The last time I watched Blade Runner on TV, about six years ago, it was on HBO, which was still showing the version of the film with a voice-over narrative and a "happy ending" that Warner Bros. demanded after poor box office response to the initial release. TCM, I'm happy to report, is now showing the so-called "Final Edit," which was put together with the director's approval in 2007. It's a darker version, but a truer one -- even to the editing out of some brand names like Pan Am that were defunct in 2019, when the film's action takes place. (Atari still remains, but maybe it was too hard to cut.) I miss a little of the whimsy involving Sebastian's "toys" -- we seem to have lost what I remember as a teddy-bear figure that bumps into things -- but the ending has more power to haunt. It also sets up Denis Villeneuve's 2017 sequel, Blade Runner 2049, much better. 

Rutger Hauer in Blade Runner (Ridley Scott, 1982)

Last night's Doctor Who was a fairly routine episode involving a time loop in which the Doctor and her companions keep getting exterminated by Daleks but coming back to life to figure out ways to survive, which of course they do at the final second. Time loop stories are irresistible to sci-fi writers, and there are some good ones like Groundhog Day (Harold Ramis, 1993), Edge of Tomorrow (Doug Liman, 2014), and Palm Springs (Max Barbakow, 2020).
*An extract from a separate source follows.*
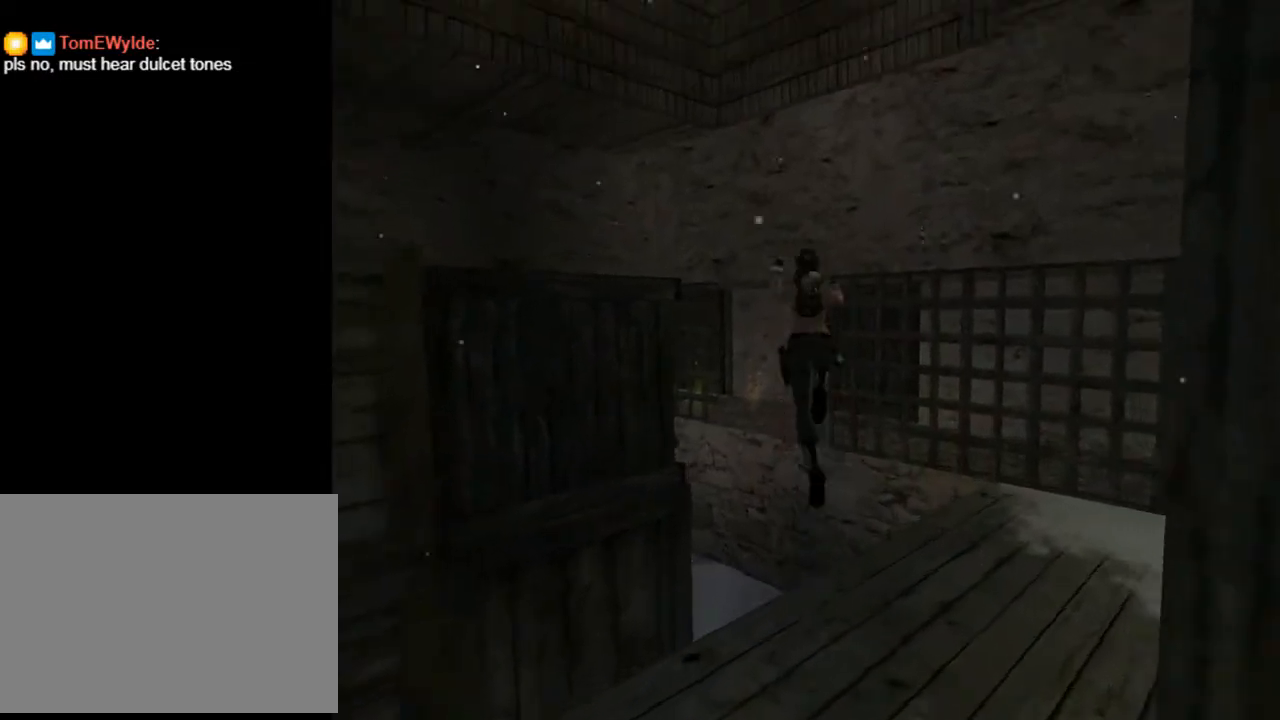
{"buttons": ["CROSS", "DPAD_UP", "DPAD_RIGHT"], "left_stick": "center", "right_stick": "center", "events": [[133, "DPAD_LEFT", "up"], [267, "DPAD_RIGHT", "down"], [300, "SQUARE", "up"], [433, "CROSS", "down"]]}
But too often they fall into the trap of being the same damn thing over and over. Doctor Who avoided that one, but didn't give us anything new either.
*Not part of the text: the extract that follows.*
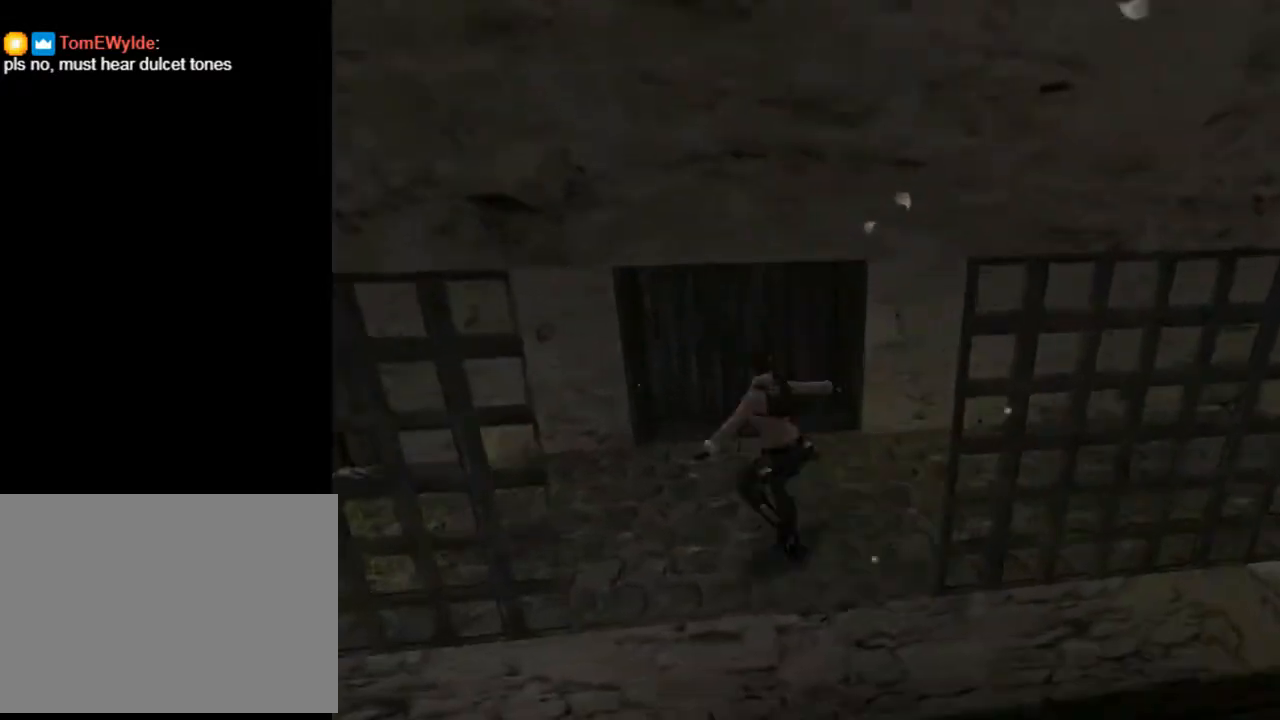
{"buttons": ["DPAD_UP", "DPAD_LEFT"], "left_stick": "center", "right_stick": "center", "events": [[67, "DPAD_RIGHT", "up"], [167, "CROSS", "up"], [167, "DPAD_LEFT", "down"]]}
Only Murders in the Building did something interesting in the second episode, called The Boy From 6B, last night: Because it featured a deaf character who could communicate only in ASL, there was very little audible spoken dialogue throughout the episode, even when the scenes involved our usual protagonists. The plotting remains skillful on this series.  

Saturday, January 1, 2022

Slacking Off

Movie: Slacker (Richard Linklater, 1990) (Criterion Collection).

Book: D.H. Lawrence, St. Mawr

TV: Only Murders in the Building: Who Is Tim Kono?; How Well Do You Know Your Neighbors?; The Sting; Twist (Hulu). 

New Year's Eve in the age of Covid: What better time to stay in and watch stuff that's not too depressing but has a little edge? Slacker fits those criteria as well as any movie. It's a comic portrait of the Austin counterculture of its day, edged with a little violence. I'm a big Richard Linklater fan, and I'm surprised I've never seen his debut film before. It's a walk-and-talker like the Jesse-and-Céline trilogy, and a group portrait like Dazed and Confused and Everybody Wants Some!!, with some of the experimental élan of Boyhood. The tag-you're-it structure -- one character crosses paths with another, launching that person into their own episode -- is beautifully done: Austin becomes something like the Dublin of Ulysses, an inspiration that becomes obvious in the scene in which two guys toss a tent and a typewriter off a bridge as a third reads a passage from Joyce's book. The unknown performers mostly remained unknown, except for Linklater himself, the guy in the opening scene, listed in the credits as "Should Have Stayed at the Bus Station,"  and future director Athina Rachel Tsangari, the "Cousin From Greece" listed in the cast as Rachael Reinhardt. 

Richard Linklater and Rudy Basquez in Slacker (1990)

Only Murders in the Building was also a fortuitous choice for a low-key New Year's Eve. I can't binge-watch much more than the four episodes I saw last night, but the plot is ensnaring and I like wondering which guest star is going to turn up next after Nathan Lane, Sting, and Tina Fey.